In 2015, researchers at the Harvard John A. Paulson School of Engineering and Applied Sciences (SEAS) developed the first on-chip metamaterial with a refractive index of zero, meaning that the phase of light could be stretched infinitely long. The metamaterial represented a new method to manipulate light and was an important step forward for integrated photonic circuits, which use light rather than electrons to perform a wide variety of functions.
Now, SEAS researchers have pushed that technology further – developing a zero-index waveguide compatible with current silicon photonic technologies. In doing so, the team observed a physical phenomenon that is usually unobservable — a standing wave of light.
The research is published in ACS Photonics. The Harvard Office of Technology Development has filed a patent application and is exploring commercialization opportunities.
When a wavelength of light moves through a material, its crests and troughs get condensed or stretched, depending on the properties of the material. How much the crests of a light wave are condensed is expressed as a ratio called the refractive index — the higher the index, the more squished the wavelength.
When the refractive index is reduced to zero the light no longer behaves as a moving wave, traveling through space in a series of crests and troughs, otherwise known as phases. Instead, the wave is stretched infinitely long, creating a constant phase. The phase oscillates only as a variable of time, not space.

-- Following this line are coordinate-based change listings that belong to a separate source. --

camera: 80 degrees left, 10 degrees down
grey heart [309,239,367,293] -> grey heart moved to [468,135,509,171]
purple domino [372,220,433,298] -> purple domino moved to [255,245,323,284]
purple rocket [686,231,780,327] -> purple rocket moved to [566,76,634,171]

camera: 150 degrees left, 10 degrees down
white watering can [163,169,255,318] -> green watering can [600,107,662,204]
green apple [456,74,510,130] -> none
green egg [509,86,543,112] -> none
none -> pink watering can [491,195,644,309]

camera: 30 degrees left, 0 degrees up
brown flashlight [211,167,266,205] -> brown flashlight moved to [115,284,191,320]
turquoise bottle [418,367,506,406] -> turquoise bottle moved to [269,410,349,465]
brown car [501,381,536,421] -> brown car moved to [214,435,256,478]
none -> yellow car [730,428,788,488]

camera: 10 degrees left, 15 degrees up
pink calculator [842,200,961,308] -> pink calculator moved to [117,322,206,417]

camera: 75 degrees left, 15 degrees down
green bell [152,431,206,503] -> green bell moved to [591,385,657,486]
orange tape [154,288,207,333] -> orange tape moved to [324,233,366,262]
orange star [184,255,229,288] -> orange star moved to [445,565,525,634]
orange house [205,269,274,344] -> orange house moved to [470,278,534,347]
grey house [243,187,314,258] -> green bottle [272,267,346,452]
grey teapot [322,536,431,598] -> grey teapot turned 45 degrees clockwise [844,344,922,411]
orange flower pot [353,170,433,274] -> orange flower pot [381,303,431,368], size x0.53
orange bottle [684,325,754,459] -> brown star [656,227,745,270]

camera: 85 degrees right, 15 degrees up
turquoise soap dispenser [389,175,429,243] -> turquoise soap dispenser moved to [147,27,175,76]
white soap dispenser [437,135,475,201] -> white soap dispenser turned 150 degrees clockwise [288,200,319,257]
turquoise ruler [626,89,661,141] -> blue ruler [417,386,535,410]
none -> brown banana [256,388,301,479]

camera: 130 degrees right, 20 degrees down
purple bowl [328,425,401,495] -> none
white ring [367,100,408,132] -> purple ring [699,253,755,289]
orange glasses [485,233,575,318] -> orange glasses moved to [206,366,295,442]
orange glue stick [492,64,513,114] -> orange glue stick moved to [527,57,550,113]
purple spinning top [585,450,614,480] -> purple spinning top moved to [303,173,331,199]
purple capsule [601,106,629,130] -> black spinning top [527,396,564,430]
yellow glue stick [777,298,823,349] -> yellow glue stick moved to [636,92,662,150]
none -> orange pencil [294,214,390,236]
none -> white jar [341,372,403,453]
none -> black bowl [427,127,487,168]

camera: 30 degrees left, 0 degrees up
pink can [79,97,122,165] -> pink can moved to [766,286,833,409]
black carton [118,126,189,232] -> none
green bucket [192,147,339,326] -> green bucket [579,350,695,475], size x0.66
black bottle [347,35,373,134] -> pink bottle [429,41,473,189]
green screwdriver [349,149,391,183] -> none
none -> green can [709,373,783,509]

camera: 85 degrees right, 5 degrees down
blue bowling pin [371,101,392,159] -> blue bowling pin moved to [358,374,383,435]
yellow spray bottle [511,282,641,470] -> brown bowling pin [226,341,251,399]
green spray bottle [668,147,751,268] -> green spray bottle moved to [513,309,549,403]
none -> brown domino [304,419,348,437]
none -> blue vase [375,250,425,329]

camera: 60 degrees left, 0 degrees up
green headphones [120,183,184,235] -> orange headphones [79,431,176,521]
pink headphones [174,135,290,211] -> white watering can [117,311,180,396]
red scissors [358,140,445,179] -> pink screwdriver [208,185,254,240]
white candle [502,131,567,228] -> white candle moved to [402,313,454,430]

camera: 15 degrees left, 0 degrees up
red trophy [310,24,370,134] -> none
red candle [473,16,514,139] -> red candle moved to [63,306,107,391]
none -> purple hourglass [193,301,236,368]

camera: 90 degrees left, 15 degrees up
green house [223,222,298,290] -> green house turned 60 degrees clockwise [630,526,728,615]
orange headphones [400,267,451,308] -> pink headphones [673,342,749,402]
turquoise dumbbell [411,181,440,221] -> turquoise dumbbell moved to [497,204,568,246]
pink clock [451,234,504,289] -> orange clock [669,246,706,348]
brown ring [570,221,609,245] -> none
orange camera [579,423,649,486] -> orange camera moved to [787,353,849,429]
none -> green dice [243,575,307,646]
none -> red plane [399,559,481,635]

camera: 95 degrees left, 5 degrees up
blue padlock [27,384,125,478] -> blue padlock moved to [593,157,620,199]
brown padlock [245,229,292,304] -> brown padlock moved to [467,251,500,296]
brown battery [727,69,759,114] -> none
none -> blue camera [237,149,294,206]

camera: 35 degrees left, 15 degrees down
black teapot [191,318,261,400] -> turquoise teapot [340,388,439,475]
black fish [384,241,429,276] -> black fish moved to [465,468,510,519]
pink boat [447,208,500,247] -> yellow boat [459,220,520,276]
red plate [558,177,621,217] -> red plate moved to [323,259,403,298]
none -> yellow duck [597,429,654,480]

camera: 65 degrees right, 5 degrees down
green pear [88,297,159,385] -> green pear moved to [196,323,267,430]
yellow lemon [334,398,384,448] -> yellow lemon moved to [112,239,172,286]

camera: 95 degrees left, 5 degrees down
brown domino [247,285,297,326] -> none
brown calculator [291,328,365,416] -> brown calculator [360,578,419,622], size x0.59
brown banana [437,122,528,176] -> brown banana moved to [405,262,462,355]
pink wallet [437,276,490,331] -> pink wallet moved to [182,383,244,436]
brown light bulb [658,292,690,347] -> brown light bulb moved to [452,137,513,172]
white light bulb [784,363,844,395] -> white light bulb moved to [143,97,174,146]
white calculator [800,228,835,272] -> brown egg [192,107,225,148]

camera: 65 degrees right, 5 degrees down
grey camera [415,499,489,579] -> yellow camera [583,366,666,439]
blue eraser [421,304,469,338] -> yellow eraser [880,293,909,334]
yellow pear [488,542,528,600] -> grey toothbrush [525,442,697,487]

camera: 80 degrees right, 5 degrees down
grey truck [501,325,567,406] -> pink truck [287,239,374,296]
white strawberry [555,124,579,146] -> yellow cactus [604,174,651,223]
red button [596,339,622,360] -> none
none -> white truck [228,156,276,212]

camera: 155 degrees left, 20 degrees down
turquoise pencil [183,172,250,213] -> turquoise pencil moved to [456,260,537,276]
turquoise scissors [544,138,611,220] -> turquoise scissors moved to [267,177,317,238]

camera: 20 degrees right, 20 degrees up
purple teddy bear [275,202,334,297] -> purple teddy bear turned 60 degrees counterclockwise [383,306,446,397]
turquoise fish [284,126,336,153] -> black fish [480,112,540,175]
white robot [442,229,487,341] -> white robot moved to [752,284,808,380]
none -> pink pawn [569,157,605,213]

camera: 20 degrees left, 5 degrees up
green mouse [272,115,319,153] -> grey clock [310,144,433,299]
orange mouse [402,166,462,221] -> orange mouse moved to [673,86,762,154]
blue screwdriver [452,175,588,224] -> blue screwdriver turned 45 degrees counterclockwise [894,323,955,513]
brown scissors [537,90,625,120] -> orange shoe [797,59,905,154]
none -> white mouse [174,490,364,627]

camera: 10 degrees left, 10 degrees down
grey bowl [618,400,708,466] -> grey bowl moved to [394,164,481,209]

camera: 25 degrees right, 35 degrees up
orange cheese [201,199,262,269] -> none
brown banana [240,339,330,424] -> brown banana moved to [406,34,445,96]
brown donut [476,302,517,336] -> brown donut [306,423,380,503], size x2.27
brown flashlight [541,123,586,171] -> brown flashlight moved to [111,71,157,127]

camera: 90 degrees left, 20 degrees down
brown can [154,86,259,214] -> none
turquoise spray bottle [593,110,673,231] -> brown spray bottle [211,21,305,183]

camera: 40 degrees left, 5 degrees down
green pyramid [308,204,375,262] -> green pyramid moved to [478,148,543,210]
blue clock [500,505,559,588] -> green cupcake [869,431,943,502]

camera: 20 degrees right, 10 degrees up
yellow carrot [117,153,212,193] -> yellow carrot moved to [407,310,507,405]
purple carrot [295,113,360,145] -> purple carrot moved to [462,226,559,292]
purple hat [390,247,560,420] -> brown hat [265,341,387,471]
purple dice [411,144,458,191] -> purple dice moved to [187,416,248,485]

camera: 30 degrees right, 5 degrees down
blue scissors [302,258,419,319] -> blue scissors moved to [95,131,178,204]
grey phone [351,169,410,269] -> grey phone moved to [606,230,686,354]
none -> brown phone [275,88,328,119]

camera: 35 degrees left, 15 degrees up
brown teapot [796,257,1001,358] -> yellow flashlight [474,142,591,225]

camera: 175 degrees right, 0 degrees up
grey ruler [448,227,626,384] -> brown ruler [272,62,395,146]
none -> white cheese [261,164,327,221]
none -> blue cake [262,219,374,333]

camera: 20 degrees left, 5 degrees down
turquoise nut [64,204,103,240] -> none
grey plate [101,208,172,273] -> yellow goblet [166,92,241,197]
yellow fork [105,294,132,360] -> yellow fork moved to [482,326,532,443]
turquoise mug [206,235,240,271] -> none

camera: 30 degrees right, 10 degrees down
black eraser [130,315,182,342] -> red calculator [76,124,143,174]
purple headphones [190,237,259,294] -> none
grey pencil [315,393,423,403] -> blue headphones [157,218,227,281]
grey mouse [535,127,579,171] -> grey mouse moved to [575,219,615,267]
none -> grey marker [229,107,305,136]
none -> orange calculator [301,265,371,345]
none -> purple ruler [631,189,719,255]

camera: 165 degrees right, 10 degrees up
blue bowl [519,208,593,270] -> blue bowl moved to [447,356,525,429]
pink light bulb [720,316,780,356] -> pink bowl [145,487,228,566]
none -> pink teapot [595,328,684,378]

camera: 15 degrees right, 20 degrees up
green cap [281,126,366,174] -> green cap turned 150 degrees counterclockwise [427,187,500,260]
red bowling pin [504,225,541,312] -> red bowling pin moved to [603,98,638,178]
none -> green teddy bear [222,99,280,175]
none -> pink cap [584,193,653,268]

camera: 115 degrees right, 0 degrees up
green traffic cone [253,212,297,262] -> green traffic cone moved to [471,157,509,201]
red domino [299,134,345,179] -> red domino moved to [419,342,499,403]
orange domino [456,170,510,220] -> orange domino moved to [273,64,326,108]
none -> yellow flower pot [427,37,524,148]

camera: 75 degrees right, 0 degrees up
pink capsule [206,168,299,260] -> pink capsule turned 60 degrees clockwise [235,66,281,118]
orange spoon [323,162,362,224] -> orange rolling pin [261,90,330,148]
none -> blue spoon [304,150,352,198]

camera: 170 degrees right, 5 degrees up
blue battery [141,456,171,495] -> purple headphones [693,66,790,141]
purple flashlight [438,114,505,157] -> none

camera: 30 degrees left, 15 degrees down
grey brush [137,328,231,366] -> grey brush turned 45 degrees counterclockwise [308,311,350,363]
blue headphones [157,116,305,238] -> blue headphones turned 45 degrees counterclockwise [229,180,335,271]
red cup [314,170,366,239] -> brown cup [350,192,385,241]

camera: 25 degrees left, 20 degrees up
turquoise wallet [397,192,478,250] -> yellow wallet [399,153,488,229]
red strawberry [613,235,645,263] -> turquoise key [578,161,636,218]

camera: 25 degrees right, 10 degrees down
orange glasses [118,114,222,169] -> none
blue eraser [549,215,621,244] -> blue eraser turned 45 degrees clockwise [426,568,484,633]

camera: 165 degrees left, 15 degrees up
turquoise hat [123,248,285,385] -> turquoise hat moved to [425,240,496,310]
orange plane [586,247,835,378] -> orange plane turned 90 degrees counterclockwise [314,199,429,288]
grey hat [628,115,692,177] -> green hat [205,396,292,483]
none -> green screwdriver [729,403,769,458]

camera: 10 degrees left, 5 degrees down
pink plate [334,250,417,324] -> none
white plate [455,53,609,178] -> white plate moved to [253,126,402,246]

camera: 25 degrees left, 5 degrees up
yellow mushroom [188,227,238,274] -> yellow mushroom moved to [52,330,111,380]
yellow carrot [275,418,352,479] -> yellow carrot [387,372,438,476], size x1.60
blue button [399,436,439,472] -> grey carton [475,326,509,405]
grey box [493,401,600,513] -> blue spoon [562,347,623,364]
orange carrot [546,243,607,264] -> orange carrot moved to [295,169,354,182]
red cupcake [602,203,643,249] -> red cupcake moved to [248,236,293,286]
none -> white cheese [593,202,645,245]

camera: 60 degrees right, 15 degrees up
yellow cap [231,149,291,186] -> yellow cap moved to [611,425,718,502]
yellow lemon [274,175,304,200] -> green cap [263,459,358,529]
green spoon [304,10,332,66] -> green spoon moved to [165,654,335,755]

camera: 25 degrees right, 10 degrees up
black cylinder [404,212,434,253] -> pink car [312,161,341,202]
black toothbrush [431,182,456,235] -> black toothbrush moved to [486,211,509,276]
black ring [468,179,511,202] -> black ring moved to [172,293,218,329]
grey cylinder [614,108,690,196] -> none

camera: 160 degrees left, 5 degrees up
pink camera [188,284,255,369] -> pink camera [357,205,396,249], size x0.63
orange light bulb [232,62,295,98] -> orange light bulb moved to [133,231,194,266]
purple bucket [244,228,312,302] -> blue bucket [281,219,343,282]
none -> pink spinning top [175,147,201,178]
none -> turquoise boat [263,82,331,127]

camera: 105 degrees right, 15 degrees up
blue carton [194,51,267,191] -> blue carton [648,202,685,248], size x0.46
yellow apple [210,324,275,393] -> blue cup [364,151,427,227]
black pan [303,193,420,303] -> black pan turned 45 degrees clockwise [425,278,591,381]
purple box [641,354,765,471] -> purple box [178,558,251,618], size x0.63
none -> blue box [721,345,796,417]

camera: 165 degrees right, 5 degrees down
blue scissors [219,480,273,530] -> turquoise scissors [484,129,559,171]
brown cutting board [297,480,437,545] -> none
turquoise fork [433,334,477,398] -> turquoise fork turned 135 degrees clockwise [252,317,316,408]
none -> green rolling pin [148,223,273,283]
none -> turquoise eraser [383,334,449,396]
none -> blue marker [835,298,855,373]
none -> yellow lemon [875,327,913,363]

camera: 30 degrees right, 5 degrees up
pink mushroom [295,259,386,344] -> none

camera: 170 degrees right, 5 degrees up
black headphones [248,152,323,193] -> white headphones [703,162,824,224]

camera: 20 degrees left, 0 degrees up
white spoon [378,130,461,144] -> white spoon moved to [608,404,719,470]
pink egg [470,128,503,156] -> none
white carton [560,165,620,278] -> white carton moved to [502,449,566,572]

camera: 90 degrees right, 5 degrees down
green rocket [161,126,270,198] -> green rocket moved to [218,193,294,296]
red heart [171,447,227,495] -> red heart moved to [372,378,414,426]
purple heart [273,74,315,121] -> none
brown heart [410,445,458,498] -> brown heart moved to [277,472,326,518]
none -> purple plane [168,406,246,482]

This is exciting for integrated photonics because most optical devices use interactions between two or more waves, which need to propagate in sync as they move through the circuit. If the wavelength is infinitely long, matching the phase of the wavelengths of light isn’t an issue, since the optical fields are the same everywhere.
But after the initial 2015 breakthrough, the research team ran into a catch-22. Because the team used prisms to test whether light on the chip was indeed infinitely stretched, all of the devices were built in the shape of a prism. But prisms aren’t particularly useful shapes for integrated circuits. The team wanted to develop a device that could plug directly into existing photonic circuits and for that, the most useful shape is a straight wire or waveguide.
The researchers — led by Eric Mazur, the Balkanski Professor of Physics — built a waveguide but, without the help of a prism, had no easy way to prove if it had a refractive index of zero.
Then, postdoctoral fellows Orad Reshef and Philip Camayd-Muñoz had an idea.
Usually, a wavelength of light is too small and oscillates too quickly to measure anything but an average. The only way to actually see a wavelength is to combine two waves to create interference.
Imagine strings on a guitar, pinned on either side. When a string is plucked, the wave travels through the string, hits the pin on the other side and gets reflected back — creating two waves moving in opposite directions with the same frequency. This kind of interference is called a standing wave.
Reshef and Camayd-Muñoz applied the same idea to the light in the waveguide. They “pinned-down” the light by shining beams in opposite directions through the device to create a standing wave. The individual waves were still oscillating quickly but they were oscillating at the same frequency in opposite directions, meaning at certain points they canceled each other out and other points they added together, creating an all light or all dark pattern. And, because of the zero-index material, the team was able to stretch the wavelength large enough to see.
This may be the first time a standing wave with infinitely-long wavelengths has ever been seen.
“We were able to observe a breath-taking demonstration of an index of zero,” said Reshef, who recently accepted a position at the University of Ottawa. “By propagating through a medium with such a low index, these wave features, which in light are typically too small to detect directly, are expanded so you can see them with an ordinary microscope.”
“This adds an important tool to the silicon photonics toolbox,” said Camayd-Muñoz. “There’s exotic physics in the zero-index regime, and now we’re bringing that to integrated photonics. That’s an important step, because it means we can plug directly into conventional optical devices, and find real uses for zero-index phenomena. In the future, quantum computers may be based on networks of excited atoms that communicate via photons. The interaction range of the atoms is roughly equal to the wavelength of light. By making the wavelength large, we can enable long-range interactions to scale up quantum devices.”